Scientific management, as explained by Lillian Gilbreth in the early 1900s, aims to yield an abundance of high-quality product while benefitting both the employee and employer. Its superiority over traditional management lies in its betterment of working conditions and the employee’s long-term wellbeing.
Gilbreth mentions human resources, implementation of a “play element” and amusements as some of the amenities that should be available to employees under scientific management, all of which would aid the employee in developing self-knowledge, a broader outlook, and a sense of personal purpose.
Gilbreth’s scientific management involves a synthesis of mind and body and strives for industrial peace. For Gilbreth, problems in a work setting arise in the absence of scientific management.
When the management’s operability—or lack thereof—is teetering upon a rickety hierarchy of power, the worker at the base of the system must function at the mercy of its flaws as his superiors blame any of the system’s faults on him and his labor.
The worker becomes not only unconfident in himself, but also in the management that oversees him. In a present day factory setting, this faulty hierarchy exists as some sort of distorted version of scientific management, as Simon Head explains in “Worse than Walmart: Amazon’s sick brutality and secret history of ruthlessly intimidating workers.” While Gilbreth’s approach to employee management is considerably humanistic, Head describes Amazon’s process as quite the opposite, driven by the expectation of their human employees to perform each task with robotic precision.
The company even punishes employees for what it calls “time theft”, an offense that is characterized by what the management deems inefficient use of time.
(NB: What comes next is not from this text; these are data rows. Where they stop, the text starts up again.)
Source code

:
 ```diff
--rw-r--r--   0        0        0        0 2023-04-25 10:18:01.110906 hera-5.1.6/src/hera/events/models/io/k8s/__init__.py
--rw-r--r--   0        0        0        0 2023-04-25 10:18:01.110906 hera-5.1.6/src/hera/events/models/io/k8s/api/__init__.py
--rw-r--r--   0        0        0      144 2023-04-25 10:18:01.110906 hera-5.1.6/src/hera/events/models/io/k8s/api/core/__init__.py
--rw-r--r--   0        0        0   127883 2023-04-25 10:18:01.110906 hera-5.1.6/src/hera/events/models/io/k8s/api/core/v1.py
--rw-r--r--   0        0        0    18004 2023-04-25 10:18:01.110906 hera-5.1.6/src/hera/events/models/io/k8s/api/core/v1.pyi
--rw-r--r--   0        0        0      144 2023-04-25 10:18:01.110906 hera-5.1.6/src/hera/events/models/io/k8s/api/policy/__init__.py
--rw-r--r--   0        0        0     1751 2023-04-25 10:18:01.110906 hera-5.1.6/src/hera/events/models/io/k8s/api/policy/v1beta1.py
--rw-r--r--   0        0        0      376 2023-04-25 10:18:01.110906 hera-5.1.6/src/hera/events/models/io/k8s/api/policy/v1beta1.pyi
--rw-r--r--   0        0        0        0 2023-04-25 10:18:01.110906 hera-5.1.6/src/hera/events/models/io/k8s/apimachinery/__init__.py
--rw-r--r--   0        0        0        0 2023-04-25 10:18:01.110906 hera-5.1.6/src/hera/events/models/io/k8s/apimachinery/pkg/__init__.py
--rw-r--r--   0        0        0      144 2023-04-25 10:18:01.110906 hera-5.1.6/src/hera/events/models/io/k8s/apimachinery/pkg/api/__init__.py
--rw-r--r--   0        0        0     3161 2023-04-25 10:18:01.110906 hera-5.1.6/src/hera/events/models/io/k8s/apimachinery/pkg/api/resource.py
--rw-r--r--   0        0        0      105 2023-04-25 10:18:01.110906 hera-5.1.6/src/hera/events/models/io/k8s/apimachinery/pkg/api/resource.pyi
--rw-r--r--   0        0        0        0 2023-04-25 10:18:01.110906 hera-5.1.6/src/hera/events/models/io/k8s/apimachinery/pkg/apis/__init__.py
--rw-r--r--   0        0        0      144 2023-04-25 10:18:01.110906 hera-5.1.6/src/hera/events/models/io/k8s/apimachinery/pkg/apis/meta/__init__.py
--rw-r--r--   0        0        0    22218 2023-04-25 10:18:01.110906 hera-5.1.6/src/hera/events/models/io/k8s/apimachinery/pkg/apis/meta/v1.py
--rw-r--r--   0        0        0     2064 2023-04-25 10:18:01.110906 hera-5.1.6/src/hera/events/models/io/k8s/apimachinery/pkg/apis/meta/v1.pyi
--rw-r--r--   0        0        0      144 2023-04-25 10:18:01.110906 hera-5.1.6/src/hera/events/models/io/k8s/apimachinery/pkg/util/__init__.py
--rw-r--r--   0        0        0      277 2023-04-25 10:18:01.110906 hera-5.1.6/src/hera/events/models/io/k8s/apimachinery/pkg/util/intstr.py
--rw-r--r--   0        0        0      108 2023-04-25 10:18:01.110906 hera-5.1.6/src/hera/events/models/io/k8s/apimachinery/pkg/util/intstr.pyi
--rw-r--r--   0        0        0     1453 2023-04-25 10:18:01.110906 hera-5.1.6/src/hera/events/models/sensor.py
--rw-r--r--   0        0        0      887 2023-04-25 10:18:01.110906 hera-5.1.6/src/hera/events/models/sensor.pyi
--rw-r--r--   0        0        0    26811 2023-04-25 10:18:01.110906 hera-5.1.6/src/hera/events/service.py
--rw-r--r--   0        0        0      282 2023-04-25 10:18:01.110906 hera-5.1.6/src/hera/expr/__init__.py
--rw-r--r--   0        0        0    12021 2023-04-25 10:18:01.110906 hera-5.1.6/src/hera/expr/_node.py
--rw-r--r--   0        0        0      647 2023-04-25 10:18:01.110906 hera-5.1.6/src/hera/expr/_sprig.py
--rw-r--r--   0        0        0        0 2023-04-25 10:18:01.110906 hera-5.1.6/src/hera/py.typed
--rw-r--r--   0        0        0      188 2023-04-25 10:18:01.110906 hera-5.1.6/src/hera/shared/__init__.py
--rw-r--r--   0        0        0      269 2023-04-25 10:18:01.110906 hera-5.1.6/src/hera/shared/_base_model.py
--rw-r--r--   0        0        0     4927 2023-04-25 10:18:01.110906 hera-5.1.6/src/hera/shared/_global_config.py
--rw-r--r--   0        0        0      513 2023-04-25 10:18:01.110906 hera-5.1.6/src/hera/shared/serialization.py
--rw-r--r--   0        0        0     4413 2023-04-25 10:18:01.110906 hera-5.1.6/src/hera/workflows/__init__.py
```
The most disturbing part of this term is that the so-called “theft” doesn’t originate from malevolence on the employee’s part, but from genuine exhaustion as he or she struggles to meet the company’s excessively high expectations.
Head mentions a particularly oppressive Amazon warehouse in Allentown, Pennsylvania, that neglected rising temperatures in the warehouse while demanding consistency of labor, resulting in countless employees passing out and even requiring hospitalization. I talked to my cousin, who worked at the same warehouse; though he didn’t experience the heat scandal, he told me about the company’s strict demerit system. If any employee is one minute late to work, they gain half a point towards the potential six that could cost them their job. Punctuality is rewarded with time off.
Gilbreth says that, “Scientific Management enables the worker not only to lead a fuller life in his work but also outside his work”(Gilbreth, 330). I feel that an individual sentiment surrounding work is personal and there are cases where an employer attempts to improve or diminish-morale are futile, but there’s something to be said for a system that implements practices that have a specific aim of boosting employee well-being.
Amazon’s most significant rituals, like tracking time-theft with the intent of eliminating employees and requiring employees to undergo extensive security checks before entering the work place, foster distrust among workers, hindering their development as growing, changing humans. These practices exemplify a highly anti-progressive form of mechanization.